The calculation of $\mathbf{y}$ is done exactly like in the previous example, only, depending on $n$, the difference in computational time between

$$\nabla \cdot \nabla f = (J_f \cdot I) \cdot [1 \ 1 \ 1 \ \dots 1]$$


$$\nabla \cdot \nabla f = (J_f \cdot [1 \ 1 \ 1 \ \dots 1]) \cdot [1 \ 1 \ 1 \ \dots 1] $$

can be significant.

Important: when working with torch::autograd, know your Jacobian.

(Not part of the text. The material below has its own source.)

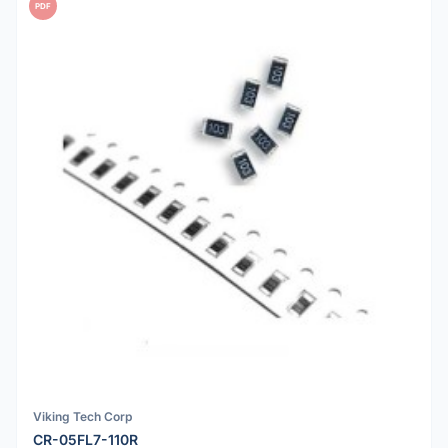
PDF
Viking Tech Corp
CR-05FL7-110R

The torch::autograd uses reverse-mode Automatic Differentiation to compute derivatives exactly. The calculation computes the Jacobian of the expression dotted with a vector (tensor, matrix) $\mathbf{v}$, $J\cdot \mathbf{v}$, that is defined by the user. The shape and contents of $\mathbf{v}$, and subsequent matrix-vector operations are used to compute differential operators like $\nabla$, $\nabla \cdot$ and $\nabla \times$.


The code is available on GitLab.


(1) Griewank, A., & Walther, A. (2008). Evaluating derivatives: principles and techniques of algorithmic differentiation. Society for Industrial and Applied Mathematics.

(2) Paszke, A., Gross, S., Massa, F., Lerer, A., Bradbury, J., Chanan, G., … Chintala, S. (2019). PyTorch: An imperative style, high-performance deep learning library. Advances in Neural Information Processing Systems, 32(NeurIPS).